王琴点头如捣蒜,眼眶红的厉害,“本来还以为你哥有本事赚钱,咱家终于要过上好日子了,没想到……我要是早知道他做了那种事,肯定不会答应的。”
一边说,一边哽咽起来。
苏国柱耷拉着脑袋不停的抽着烟袋锅子,一言不发。
苏雪晴似乎找到了发泄点,丝毫不顾及父母的情绪,“还不是因为你们不争气,这么多年来从来都没有想过出去工作。如果你们要是有一个高高在上的身份,我哥又怎么会落到这样的地步!”
这番话深深的刺激到了夫妻两人。
苏国柱脸色愈发难看,即便如此,还是没有呵斥,反而起身朝着门口方向走了出去。
“当家的,你干什么去?”王琴急躁的询问着,现在可是都已经快到凌晨了。
苏国柱的声音沉闷到了极点,“出去透口气。”
王琴想要为他们辩解,张张嘴,却又实在不知道该说什么,只能哭的更大声。
苏雪晴烦的厉害,转身回了自己的房间……
翌日。
苏离早早起来,简单洗漱之后准备去派出所。
昨天齐天明答应了让她今早过去,她已经有些等不及了。
“早上好。”
才走出家门,就看到沈毅竟然站在门口。
也不知道他到了多久,整个人懒洋洋的靠在车边,看到苏离出来才把插在裤袋里的手抽出来。
苏离是意外的,“你怎么在这儿?”
沈毅英俊的脸上挂着一抹浅笑,“你忘了,今天是苏坤开庭的日子。”
苏离当然不会忘,可苏坤开庭的时间是在十点左右,现在也才早上七点。
“我还有别的事情要去办,等晚一点……”
“你是要去派出所找齐天明吧。”沈毅不等她的话说完,便直接说了出来。
苏离先是愣了一下,随即便反应过来。
“他跟你说了?”
他们是好朋友,跟他说了也不足为奇。
沈毅并没有回答,而是示意让她上车,“我陪你一起过去,等去完派出所正好去法院。”
苏离其实并不是很想让他一起,不过看他的样子想必肯定会跟着,索性就上了车。
路上苏离一反常态,心事重重,连话都说的很少。
沈毅知道她在想什么,也没有刻意寻找话题,给她安静的空间。
等两人来到派出所,齐天明已经在里面等待了。
他仿佛猜到了苏离会提早过来,虽然还没有到上班的时间,也早早就到了。
看到沈毅之后,两人对视一眼,心照不宣。
“苏离同志,这是你父亲的卷宗。”
等三人来到办公室,齐天明没有等苏离索要,就直接把苏振华的卷宗递了过去。
苏离接过的一瞬间,竟然感觉沉甸甸的。
并没有立刻打开,而是在沉默几秒之后,才慢慢翻开。
“苏振华,原五军区,一团团长……”
最上面是关于苏振华的个人介绍,姓名,年龄,军职,十分详细。
“于1967年5月7日失踪……”
苏离从这句开始每一个字都看的格外仔细。
办公室里鸦雀无声,齐天明面色严峻,他已经提前看过卷宗了,对于上面的内容清清楚楚。
同时他也更加肯定苏振华的失踪是有问题的,堂堂一团之长怎么可能突然就消失的无影无踪?

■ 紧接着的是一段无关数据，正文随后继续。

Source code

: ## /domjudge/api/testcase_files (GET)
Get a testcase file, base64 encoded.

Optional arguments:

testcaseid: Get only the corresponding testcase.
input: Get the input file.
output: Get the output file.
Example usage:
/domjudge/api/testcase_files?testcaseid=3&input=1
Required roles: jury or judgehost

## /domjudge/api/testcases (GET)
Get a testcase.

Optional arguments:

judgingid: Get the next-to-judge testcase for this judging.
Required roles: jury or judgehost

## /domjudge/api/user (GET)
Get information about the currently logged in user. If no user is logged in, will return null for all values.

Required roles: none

而且就连军方和警方同时寻找,花费了两年的时间,连一点儿有用的信息都没有查到。
除非这个人在人间消失了!
沈毅则是站在苏离旁边一起看着,神色也是越来越凝重。
苏离从头到尾整整看了两遍,然后才抬起头,声音紧绷到了极点,“怎么连照片都没有?”
沈毅也注意到了这一点,按理说卷宗里是肯定要有当事人照片的。
齐天明立刻说道:“我问过上面了,上面的解释是你父亲身份特殊,地方上也只是配合立案,寻找,所以这上面才没有照片,这也是军方的意思。”
苏离眉头紧皱,看向沈毅,“沈大哥,有这样的说法吗?”
沈毅也并不能给她肯定的回答,迟疑道:“或许军方是有其他的考虑吧。”
“苏离同志,你父亲已经失踪了这么久,就连当年军方和警方一起出动都没有找到,恐怕现在找起来会更加困难了。”
齐天明一边说,一边叹气。
虽然这么说很残忍,但十三年的时间足够让一个人发生巨大的变故了。